As the spouse of a state trooper, Tuttle said she felt obligated to support the people who sacrificed so much. Years of witnessing the struggles of soldiers, first responders, and their families inspired her to pursue research that was informed by lived experiences unfamiliar to many in the academic realm.

“If you don't have some lived experience with the population, it's not on people's radar to be interested in it,” Tuttle said. “It's not a universal experience like education or family or childhood. If you’re not connected to first responders, it is hard to find people who want to study that population.”

Tuttle said that though first responders face significant daily challenges, little research has focused on promoting their mental well-being and that of their families. With long, dangerous shifts, unusual schedules and a chaotic lifestyle, Tuttle said more intervention and training was required to ensure first responders do not bring the stress of their jobs home with them in an unhealthy manner.

“First responders are constantly exposed to pretty significant traumas,” Tuttle said. “If they’re not prepared to effectively deal with that, and the family is not prepared to effectively support their first responders, it can impact the family unit, the communication and the emotional climate of the family.” 

Although research on first responders is a relatively new field, Tuttle said the small community is highly collaborative. Tuttle said she was incredibly proud of the partnership she formed with Dr. Jay Dawes, an assistant professor of kinesiology, applied health and recreation, and Dr. Jill Joyce, an associate professor of nutritional sciences. Dawes and Joyce co-direct OSU’s Tactical Fitness and Nutrition Lab, but they have increasingly relied on Tuttle’s expertise on resilience to support the physical, mental and social health of first responders.

Joyce, who is married to an Army veteran, said spouses and family played a significant role in the overall health of first responders. However, there were few resources to prepare first responders and their families for the stress of their jobs. 

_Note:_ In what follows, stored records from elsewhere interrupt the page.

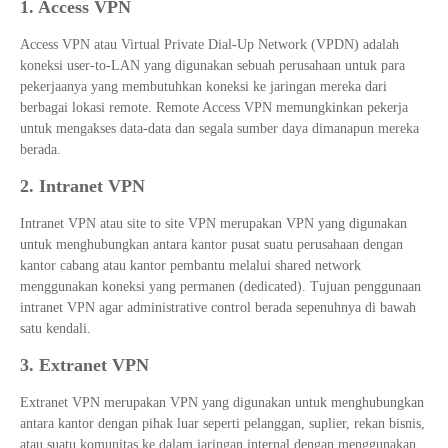
1. Access VPN
Access VPN atau Virtual Private Dial-Up Network (VPDN) adalah
koneksi user-to-LAN yang digunakan sebuah perusahaan untuk para
pekerjaanya yang membutuhkan koneksi ke jaringan mereka dari
berbagai lokasi remote. Remote Access VPN memungkinkan pekerja
untuk mengakses data-data dan segala sumber daya dimanapun mereka
berada.
2. Intranet VPN
Intranet VPN atau site to site VPN merupakan VPN yang digunakan
untuk menghubungkan antara kantor pusat suatu perusahaan dengan
kantor cabang atau kantor pembantu melalui shared network
menggunakan koneksi yang permanen (dedicated). Tujuan penggunaan
intranet VPN agar administrative control berada sepenuhnya di bawah
satu kendali.
3. Extranet VPN
Extranet VPN merupakan VPN yang digunakan untuk menghubungkan
antara kantor dengan pihak luar seperti pelanggan, suplier, rekan bisnis,
atau suatu komunitas ke dalam jaringan internal dengan menggunakan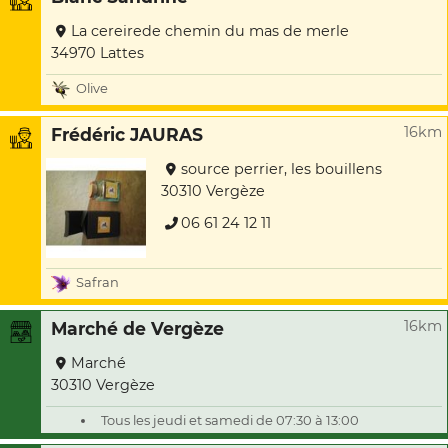
La cereirede chemin du mas de merle
34970 Lattes
Olive
16km
Frédéric JAURAS
source perrier, les bouillens
30310 Vergèze
06 61 24 12 11
Safran
16km
Marché de Vergèze
Marché
30310 Vergèze
Tous les jeudi et samedi de 07:30 à 13:00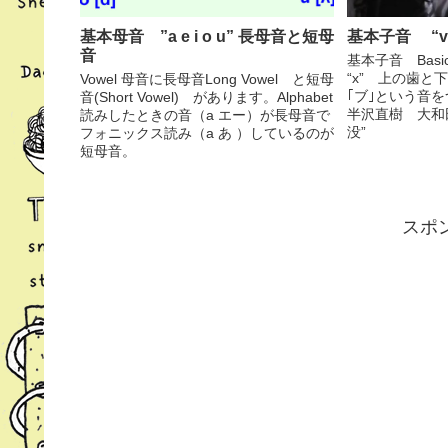
基本母音 ”a e i o u” 長母音と短母
基本子音 “v” 
音
基本子音 Basic C
“x” 上の歯と
Vowel 母音に長母音Long Vowel と短母
｢ブ｣という音
音(Short Vowel) があります。Alphabet
半沢直樹 大和
読みしたときの音（a エー）が長母音で
没”
フォニックス読み（a あ ）しているのが
短母音。
スポ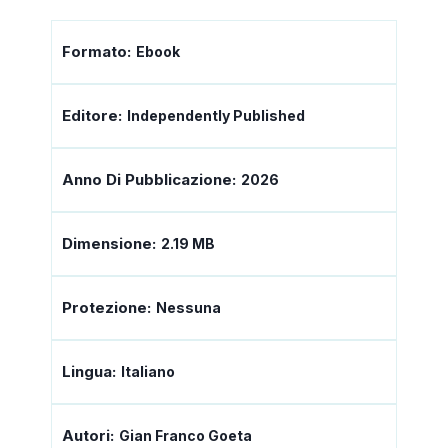
Formato:
Ebook
Editore:
Independently Published
Anno Di Pubblicazione:
2026
Dimensione:
2.19 MB
Protezione:
Nessuna
Lingua:
Italiano
Autori:
Gian Franco Goeta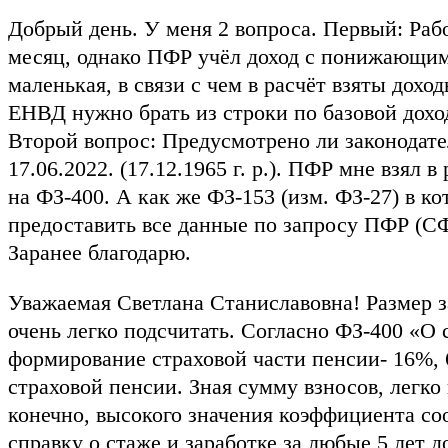
Добрый день. У меня 2 вопроса. Первый: Рабо
месяц, однако ПФР учёл доход с понижающим 
маленькая, в связи с чем в расчёт взяты доход
ЕНВД нужно брать из строки по базовой дохо
Второй вопрос: Предусмотрено ли законодате
17.06.2022. (17.12.1965 г. р.). ПФР мне взял 
на ФЗ-400. А как же ФЗ-153 (изм. ФЗ-27) в ко
предоставить все данные по запросу ПФР (СФР
Заранее благодарю.
Уважаемая Светлана Станиславовна! Размер з
очень легко подсчитать. Согласно ФЗ-400 «О
формирование страховой части пенсии- 16%,
страховой пенсии. Зная сумму взносов, легк
конечно, высокого значения коэффициента со
справку о стаже и заработке за любые 5 лет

“That life is insanely hard for spouses and children,” Joyce said. “Your job gets uprooted, your friend group gets uprooted, and nobody's there to help you when you get to the next base. I see a lot of spouses struggle and it breaks my heart. There's nothing for them.

“We see the influence that family, especially spouses and children, have on the groups that we work with, but there's not a ton of research on that. That’s where Dr. Tuttle comes in. She is an expert on family influences; she makes us a more complete picture.”

This summer, a prep academy training program was piloted in select first responder agencies across Oklahoma to prepare first responder recruits and cadets to thrive in their careers from a holistic wellness and resilience perspective. Joyce said she hopes the program will not only make cadets more successful as they train to become first responders but also prepare families for long-term success, an outcome she said would not be possible without Tuttle’s expertise. 

“We study very different things,” Tuttle said. “But we're interested in the same population and ultimately the same goal of wellness for first responders. It's a nice point of intersection in multidisciplinary work.”

Tuttle said these intersections between disciplines, experiences and communities are what make her work so powerful, and she’s thankful to be able to collaborate with other passionate community members and address the issues that troubled her when she was young.

“There were things about adverse childhood experiences and family dynamics we didn’t understand 20 years ago,” Tuttle said. “We just had an issue and wanted to understand it and to do something about it. So that's what I'm doing.”